What is asked: Starting at the beginning of the records and ending at the line that contains "phylum: Rhodophyta", rewrite those lines with "locality" replaced by "site" and everything else left unchanged.

Stored dataset items
··········

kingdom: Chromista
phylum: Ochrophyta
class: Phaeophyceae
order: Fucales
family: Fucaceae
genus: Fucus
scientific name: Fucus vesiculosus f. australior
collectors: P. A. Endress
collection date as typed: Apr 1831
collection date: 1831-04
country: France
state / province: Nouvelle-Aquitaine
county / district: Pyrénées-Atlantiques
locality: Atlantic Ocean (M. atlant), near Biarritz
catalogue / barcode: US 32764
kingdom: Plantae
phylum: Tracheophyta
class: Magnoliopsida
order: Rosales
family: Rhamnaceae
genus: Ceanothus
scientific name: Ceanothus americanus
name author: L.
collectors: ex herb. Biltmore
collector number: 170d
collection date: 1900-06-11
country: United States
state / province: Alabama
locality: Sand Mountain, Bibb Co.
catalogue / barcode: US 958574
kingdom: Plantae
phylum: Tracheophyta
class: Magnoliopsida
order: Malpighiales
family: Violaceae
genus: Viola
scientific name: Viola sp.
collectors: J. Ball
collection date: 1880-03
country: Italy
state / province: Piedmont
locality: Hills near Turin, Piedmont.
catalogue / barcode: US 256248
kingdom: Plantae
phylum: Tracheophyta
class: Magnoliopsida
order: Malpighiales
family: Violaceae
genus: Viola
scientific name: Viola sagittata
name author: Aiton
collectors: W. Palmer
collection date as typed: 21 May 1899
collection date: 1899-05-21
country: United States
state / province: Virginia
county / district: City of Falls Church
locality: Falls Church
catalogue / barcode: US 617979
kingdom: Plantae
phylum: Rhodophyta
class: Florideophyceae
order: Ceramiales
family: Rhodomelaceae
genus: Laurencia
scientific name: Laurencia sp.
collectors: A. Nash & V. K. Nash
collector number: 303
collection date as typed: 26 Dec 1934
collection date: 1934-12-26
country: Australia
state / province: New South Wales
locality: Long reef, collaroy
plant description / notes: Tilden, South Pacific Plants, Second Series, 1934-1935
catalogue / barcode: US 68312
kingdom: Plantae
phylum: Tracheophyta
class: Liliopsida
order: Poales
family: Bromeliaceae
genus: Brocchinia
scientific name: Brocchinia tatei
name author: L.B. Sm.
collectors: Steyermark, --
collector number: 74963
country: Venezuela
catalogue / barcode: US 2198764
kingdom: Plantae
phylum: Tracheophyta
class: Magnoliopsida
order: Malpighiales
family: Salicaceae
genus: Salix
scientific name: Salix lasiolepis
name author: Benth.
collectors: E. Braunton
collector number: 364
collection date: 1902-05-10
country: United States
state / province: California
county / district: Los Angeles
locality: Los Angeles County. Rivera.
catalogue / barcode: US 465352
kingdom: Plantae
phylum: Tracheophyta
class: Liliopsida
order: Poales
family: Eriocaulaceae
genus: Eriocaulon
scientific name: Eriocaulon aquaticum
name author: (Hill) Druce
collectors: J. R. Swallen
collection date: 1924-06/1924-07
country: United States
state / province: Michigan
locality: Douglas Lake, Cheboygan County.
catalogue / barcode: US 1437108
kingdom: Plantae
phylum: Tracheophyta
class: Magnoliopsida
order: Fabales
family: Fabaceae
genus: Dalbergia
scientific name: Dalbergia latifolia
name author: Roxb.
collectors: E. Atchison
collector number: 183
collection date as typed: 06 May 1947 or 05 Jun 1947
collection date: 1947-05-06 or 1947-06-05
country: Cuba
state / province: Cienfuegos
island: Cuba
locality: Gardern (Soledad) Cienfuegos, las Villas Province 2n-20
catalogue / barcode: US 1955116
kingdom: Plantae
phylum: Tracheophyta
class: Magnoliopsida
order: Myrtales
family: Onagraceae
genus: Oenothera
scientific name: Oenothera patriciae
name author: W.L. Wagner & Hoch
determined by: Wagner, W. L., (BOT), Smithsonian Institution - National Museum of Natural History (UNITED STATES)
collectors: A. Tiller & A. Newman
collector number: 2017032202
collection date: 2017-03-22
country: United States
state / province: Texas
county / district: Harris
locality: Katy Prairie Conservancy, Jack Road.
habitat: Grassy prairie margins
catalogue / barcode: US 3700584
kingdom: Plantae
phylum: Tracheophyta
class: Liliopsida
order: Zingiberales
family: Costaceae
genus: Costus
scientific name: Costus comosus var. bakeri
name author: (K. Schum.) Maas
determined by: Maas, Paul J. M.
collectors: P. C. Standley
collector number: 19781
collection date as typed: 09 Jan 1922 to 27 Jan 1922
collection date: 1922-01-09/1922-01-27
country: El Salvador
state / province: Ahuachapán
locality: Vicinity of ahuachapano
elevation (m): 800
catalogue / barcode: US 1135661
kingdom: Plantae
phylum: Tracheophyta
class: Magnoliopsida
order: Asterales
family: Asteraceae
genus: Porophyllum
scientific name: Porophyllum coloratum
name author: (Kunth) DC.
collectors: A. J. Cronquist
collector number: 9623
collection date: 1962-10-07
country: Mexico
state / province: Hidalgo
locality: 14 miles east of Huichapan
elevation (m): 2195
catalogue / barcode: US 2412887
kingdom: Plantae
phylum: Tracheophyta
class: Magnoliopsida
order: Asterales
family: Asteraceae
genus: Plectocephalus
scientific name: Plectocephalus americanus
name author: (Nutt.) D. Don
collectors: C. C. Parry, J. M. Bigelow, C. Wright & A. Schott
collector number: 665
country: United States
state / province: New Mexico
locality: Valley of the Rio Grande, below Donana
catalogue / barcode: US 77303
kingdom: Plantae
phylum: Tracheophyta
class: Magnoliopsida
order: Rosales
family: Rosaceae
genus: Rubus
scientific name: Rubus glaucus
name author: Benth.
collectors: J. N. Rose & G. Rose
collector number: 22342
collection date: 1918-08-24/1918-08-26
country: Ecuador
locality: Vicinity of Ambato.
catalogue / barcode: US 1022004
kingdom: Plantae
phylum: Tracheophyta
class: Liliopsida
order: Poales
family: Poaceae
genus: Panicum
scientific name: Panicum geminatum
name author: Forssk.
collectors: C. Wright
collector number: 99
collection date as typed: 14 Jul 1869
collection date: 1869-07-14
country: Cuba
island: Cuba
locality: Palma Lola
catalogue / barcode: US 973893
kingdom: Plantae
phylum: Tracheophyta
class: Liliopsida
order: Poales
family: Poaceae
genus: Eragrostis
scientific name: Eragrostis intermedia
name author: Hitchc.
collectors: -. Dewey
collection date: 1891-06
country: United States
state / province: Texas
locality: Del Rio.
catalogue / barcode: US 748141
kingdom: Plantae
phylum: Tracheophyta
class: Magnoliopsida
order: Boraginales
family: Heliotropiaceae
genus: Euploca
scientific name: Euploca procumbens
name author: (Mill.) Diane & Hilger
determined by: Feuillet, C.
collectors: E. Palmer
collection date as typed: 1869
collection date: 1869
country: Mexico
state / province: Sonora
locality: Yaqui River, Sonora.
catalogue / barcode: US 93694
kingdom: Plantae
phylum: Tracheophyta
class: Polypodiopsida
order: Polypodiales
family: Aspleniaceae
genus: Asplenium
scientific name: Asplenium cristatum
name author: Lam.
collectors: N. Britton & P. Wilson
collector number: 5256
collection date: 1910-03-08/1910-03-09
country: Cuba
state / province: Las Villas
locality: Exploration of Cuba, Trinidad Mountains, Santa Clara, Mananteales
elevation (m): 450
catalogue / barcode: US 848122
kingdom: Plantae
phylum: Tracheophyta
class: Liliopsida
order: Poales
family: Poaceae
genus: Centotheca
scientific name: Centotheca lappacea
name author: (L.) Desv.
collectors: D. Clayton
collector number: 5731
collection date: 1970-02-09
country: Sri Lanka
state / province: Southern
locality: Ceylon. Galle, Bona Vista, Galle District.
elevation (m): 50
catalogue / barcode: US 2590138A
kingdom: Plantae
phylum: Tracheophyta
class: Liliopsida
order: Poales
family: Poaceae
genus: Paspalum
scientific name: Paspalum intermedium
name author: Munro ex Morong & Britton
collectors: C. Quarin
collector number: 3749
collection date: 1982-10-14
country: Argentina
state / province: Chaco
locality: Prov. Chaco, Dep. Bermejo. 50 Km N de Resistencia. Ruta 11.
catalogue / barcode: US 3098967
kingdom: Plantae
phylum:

··········

Written answer:
kingdom: Chromista
phylum: Ochrophyta
class: Phaeophyceae
order: Fucales
family: Fucaceae
genus: Fucus
scientific name: Fucus vesiculosus f. australior
collectors: P. A. Endress
collection date as typed: Apr 1831
collection date: 1831-04
country: France
state / province: Nouvelle-Aquitaine
county / district: Pyrénées-Atlantiques
site: Atlantic Ocean (M. atlant), near Biarritz
catalogue / barcode: US 32764
kingdom: Plantae
phylum: Tracheophyta
class: Magnoliopsida
order: Rosales
family: Rhamnaceae
genus: Ceanothus
scientific name: Ceanothus americanus
name author: L.
collectors: ex herb. Biltmore
collector number: 170d
collection date: 1900-06-11
country: United States
state / province: Alabama
site: Sand Mountain, Bibb Co.
catalogue / barcode: US 958574
kingdom: Plantae
phylum: Tracheophyta
class: Magnoliopsida
order: Malpighiales
family: Violaceae
genus: Viola
scientific name: Viola sp.
collectors: J. Ball
collection date: 1880-03
country: Italy
state / province: Piedmont
site: Hills near Turin, Piedmont.
catalogue / barcode: US 256248
kingdom: Plantae
phylum: Tracheophyta
class: Magnoliopsida
order: Malpighiales
family: Violaceae
genus: Viola
scientific name: Viola sagittata
name author: Aiton
collectors: W. Palmer
collection date as typed: 21 May 1899
collection date: 1899-05-21
country: United States
state / province: Virginia
county / district: City of Falls Church
site: Falls Church
catalogue / barcode: US 617979
kingdom: Plantae
phylum: Rhodophyta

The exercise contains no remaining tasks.